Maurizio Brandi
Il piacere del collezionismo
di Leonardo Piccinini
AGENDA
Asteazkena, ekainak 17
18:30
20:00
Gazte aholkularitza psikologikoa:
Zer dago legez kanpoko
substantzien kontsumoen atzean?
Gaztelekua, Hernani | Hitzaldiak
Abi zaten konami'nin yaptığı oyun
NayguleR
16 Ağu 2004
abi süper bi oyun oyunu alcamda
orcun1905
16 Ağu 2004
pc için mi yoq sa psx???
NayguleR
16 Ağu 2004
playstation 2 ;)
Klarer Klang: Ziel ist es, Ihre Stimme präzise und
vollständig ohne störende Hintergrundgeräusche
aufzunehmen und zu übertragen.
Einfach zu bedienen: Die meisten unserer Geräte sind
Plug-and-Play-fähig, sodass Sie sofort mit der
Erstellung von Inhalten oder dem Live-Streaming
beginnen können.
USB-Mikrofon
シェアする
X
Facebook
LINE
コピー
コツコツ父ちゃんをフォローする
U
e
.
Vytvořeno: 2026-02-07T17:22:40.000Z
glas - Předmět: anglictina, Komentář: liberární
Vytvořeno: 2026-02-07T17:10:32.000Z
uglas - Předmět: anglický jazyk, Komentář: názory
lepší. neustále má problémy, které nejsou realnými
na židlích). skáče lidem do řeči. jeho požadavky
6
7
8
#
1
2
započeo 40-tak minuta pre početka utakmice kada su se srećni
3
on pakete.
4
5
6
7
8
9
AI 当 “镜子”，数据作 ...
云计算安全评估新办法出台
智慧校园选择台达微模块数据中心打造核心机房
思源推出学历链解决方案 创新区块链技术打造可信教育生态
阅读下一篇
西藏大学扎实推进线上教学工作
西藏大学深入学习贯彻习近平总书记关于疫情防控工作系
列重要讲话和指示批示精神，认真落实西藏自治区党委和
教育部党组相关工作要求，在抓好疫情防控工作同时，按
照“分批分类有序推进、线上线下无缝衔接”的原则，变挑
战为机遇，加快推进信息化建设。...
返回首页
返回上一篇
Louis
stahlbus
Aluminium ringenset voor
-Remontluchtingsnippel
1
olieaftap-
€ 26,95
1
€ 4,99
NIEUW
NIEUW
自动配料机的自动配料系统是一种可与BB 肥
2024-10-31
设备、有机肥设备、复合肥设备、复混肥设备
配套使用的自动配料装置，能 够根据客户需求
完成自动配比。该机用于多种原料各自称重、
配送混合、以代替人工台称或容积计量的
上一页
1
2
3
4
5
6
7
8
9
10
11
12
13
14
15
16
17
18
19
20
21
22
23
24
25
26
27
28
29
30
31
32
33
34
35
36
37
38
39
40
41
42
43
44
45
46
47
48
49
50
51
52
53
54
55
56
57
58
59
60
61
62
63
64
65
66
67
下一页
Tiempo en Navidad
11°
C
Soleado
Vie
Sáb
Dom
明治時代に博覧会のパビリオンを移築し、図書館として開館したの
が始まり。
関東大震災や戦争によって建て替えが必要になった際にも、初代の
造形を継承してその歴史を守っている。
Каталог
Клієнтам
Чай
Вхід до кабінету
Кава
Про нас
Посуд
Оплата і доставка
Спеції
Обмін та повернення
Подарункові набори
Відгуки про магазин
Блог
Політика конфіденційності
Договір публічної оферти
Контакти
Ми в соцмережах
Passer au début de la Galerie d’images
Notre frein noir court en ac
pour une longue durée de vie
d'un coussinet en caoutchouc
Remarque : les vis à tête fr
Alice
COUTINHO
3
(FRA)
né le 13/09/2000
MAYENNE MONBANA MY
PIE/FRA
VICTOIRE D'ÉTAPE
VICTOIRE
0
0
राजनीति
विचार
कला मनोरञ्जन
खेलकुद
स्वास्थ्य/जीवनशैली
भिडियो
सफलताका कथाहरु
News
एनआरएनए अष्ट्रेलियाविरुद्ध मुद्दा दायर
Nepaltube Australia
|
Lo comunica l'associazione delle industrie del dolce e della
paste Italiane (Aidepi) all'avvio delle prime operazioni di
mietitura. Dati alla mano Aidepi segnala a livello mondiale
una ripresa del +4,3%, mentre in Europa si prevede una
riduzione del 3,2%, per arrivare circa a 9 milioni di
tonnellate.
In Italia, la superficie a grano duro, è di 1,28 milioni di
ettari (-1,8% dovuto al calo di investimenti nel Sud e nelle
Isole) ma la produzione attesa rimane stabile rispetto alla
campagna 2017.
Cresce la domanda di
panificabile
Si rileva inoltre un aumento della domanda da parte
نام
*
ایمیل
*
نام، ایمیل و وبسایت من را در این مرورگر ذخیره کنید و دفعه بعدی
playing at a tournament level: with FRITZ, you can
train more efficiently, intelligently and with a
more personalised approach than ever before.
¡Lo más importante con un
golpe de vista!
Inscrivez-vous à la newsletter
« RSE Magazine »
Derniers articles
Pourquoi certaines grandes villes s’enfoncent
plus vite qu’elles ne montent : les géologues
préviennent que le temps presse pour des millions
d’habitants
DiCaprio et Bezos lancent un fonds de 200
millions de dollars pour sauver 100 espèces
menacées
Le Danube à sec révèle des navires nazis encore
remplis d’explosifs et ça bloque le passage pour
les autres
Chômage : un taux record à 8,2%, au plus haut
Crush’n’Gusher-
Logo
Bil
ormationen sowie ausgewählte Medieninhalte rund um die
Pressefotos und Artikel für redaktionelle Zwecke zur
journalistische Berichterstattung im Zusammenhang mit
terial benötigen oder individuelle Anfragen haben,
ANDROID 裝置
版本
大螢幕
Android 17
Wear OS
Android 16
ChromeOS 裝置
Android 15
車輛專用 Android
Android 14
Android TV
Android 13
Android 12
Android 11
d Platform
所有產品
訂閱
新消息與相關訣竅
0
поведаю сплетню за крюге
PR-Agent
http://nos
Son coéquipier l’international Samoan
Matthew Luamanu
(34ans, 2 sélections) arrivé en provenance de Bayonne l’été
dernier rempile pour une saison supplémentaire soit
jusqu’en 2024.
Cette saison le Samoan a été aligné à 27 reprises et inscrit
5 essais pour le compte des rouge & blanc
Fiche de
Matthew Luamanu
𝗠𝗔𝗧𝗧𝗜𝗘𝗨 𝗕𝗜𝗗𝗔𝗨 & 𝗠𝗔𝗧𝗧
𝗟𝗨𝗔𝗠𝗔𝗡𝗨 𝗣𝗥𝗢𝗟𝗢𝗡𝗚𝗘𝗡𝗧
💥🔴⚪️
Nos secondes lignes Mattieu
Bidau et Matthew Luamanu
__________
### EXERCISE INSTRUCTIONS
Give all the items again with every instance of "NIEUW" switched to "NEW", changing nothing else.

### EXPECTED OUTPUT
Maurizio Brandi
Il piacere del collezionismo
di Leonardo Piccinini
AGENDA
Asteazkena, ekainak 17
18:30
20:00
Gazte aholkularitza psikologikoa:
Zer dago legez kanpoko
substantzien kontsumoen atzean?
Gaztelekua, Hernani | Hitzaldiak
Abi zaten konami'nin yaptığı oyun
NayguleR
16 Ağu 2004
abi süper bi oyun oyunu alcamda
orcun1905
16 Ağu 2004
pc için mi yoq sa psx???
NayguleR
16 Ağu 2004
playstation 2 ;)
Klarer Klang: Ziel ist es, Ihre Stimme präzise und
vollständig ohne störende Hintergrundgeräusche
aufzunehmen und zu übertragen.
Einfach zu bedienen: Die meisten unserer Geräte sind
Plug-and-Play-fähig, sodass Sie sofort mit der
Erstellung von Inhalten oder dem Live-Streaming
beginnen können.
USB-Mikrofon
シェアする
X
Facebook
LINE
コピー
コツコツ父ちゃんをフォローする
U
e
.
Vytvořeno: 2026-02-07T17:22:40.000Z
glas - Předmět: anglictina, Komentář: liberární
Vytvořeno: 2026-02-07T17:10:32.000Z
uglas - Předmět: anglický jazyk, Komentář: názory
lepší. neustále má problémy, které nejsou realnými
na židlích). skáče lidem do řeči. jeho požadavky
6
7
8
#
1
2
započeo 40-tak minuta pre početka utakmice kada su se srećni
3
on pakete.
4
5
6
7
8
9
AI 当 “镜子”，数据作 ...
云计算安全评估新办法出台
智慧校园选择台达微模块数据中心打造核心机房
思源推出学历链解决方案 创新区块链技术打造可信教育生态
阅读下一篇
西藏大学扎实推进线上教学工作
西藏大学深入学习贯彻习近平总书记关于疫情防控工作系
列重要讲话和指示批示精神，认真落实西藏自治区党委和
教育部党组相关工作要求，在抓好疫情防控工作同时，按
照“分批分类有序推进、线上线下无缝衔接”的原则，变挑
战为机遇，加快推进信息化建设。...
返回首页
返回上一篇
Louis
stahlbus
Aluminium ringenset voor
-Remontluchtingsnippel
1
olieaftap-
€ 26,95
1
€ 4,99
NEW
NEW
自动配料机的自动配料系统是一种可与BB 肥
2024-10-31
设备、有机肥设备、复合肥设备、复混肥设备
配套使用的自动配料装置，能 够根据客户需求
完成自动配比。该机用于多种原料各自称重、
配送混合、以代替人工台称或容积计量的
上一页
1
2
3
4
5
6
7
8
9
10
11
12
13
14
15
16
17
18
19
20
21
22
23
24
25
26
27
28
29
30
31
32
33
34
35
36
37
38
39
40
41
42
43
44
45
46
47
48
49
50
51
52
53
54
55
56
57
58
59
60
61
62
63
64
65
66
67
下一页
Tiempo en Navidad
11°
C
Soleado
Vie
Sáb
Dom
明治時代に博覧会のパビリオンを移築し、図書館として開館したの
が始まり。
関東大震災や戦争によって建て替えが必要になった際にも、初代の
造形を継承してその歴史を守っている。
Каталог
Клієнтам
Чай
Вхід до кабінету
Кава
Про нас
Посуд
Оплата і доставка
Спеції
Обмін та повернення
Подарункові набори
Відгуки про магазин
Блог
Політика конфіденційності
Договір публічної оферти
Контакти
Ми в соцмережах
Passer au début de la Galerie d’images
Notre frein noir court en ac
pour une longue durée de vie
d'un coussinet en caoutchouc
Remarque : les vis à tête fr
Alice
COUTINHO
3
(FRA)
né le 13/09/2000
MAYENNE MONBANA MY
PIE/FRA
VICTOIRE D'ÉTAPE
VICTOIRE
0
0
राजनीति
विचार
कला मनोरञ्जन
खेलकुद
स्वास्थ्य/जीवनशैली
भिडियो
सफलताका कथाहरु
News
एनआरएनए अष्ट्रेलियाविरुद्ध मुद्दा दायर
Nepaltube Australia
|
Lo comunica l'associazione delle industrie del dolce e della
paste Italiane (Aidepi) all'avvio delle prime operazioni di
mietitura. Dati alla mano Aidepi segnala a livello mondiale
una ripresa del +4,3%, mentre in Europa si prevede una
riduzione del 3,2%, per arrivare circa a 9 milioni di
tonnellate.
In Italia, la superficie a grano duro, è di 1,28 milioni di
ettari (-1,8% dovuto al calo di investimenti nel Sud e nelle
Isole) ma la produzione attesa rimane stabile rispetto alla
campagna 2017.
Cresce la domanda di
panificabile
Si rileva inoltre un aumento della domanda da parte
نام
*
ایمیل
*
نام، ایمیل و وبسایت من را در این مرورگر ذخیره کنید و دفعه بعدی
playing at a tournament level: with FRITZ, you can
train more efficiently, intelligently and with a
more personalised approach than ever before.
¡Lo más importante con un
golpe de vista!
Inscrivez-vous à la newsletter
« RSE Magazine »
Derniers articles
Pourquoi certaines grandes villes s’enfoncent
plus vite qu’elles ne montent : les géologues
préviennent que le temps presse pour des millions
d’habitants
DiCaprio et Bezos lancent un fonds de 200
millions de dollars pour sauver 100 espèces
menacées
Le Danube à sec révèle des navires nazis encore
remplis d’explosifs et ça bloque le passage pour
les autres
Chômage : un taux record à 8,2%, au plus haut
Crush’n’Gusher-
Logo
Bil
ormationen sowie ausgewählte Medieninhalte rund um die
Pressefotos und Artikel für redaktionelle Zwecke zur
journalistische Berichterstattung im Zusammenhang mit
terial benötigen oder individuelle Anfragen haben,
ANDROID 裝置
版本
大螢幕
Android 17
Wear OS
Android 16
ChromeOS 裝置
Android 15
車輛專用 Android
Android 14
Android TV
Android 13
Android 12
Android 11
d Platform
所有產品
訂閱
新消息與相關訣竅
0
поведаю сплетню за крюге
PR-Agent
http://nos
Son coéquipier l’international Samoan
Matthew Luamanu
(34ans, 2 sélections) arrivé en provenance de Bayonne l’été
dernier rempile pour une saison supplémentaire soit
jusqu’en 2024.
Cette saison le Samoan a été aligné à 27 reprises et inscrit
5 essais pour le compte des rouge & blanc
Fiche de
Matthew Luamanu
𝗠𝗔𝗧𝗧𝗜𝗘𝗨 𝗕𝗜𝗗𝗔𝗨 & 𝗠𝗔𝗧𝗧
𝗟𝗨𝗔𝗠𝗔𝗡𝗨 𝗣𝗥𝗢𝗟𝗢𝗡𝗚𝗘𝗡𝗧
💥🔴⚪️
Nos secondes lignes Mattieu
Bidau et Matthew Luamanu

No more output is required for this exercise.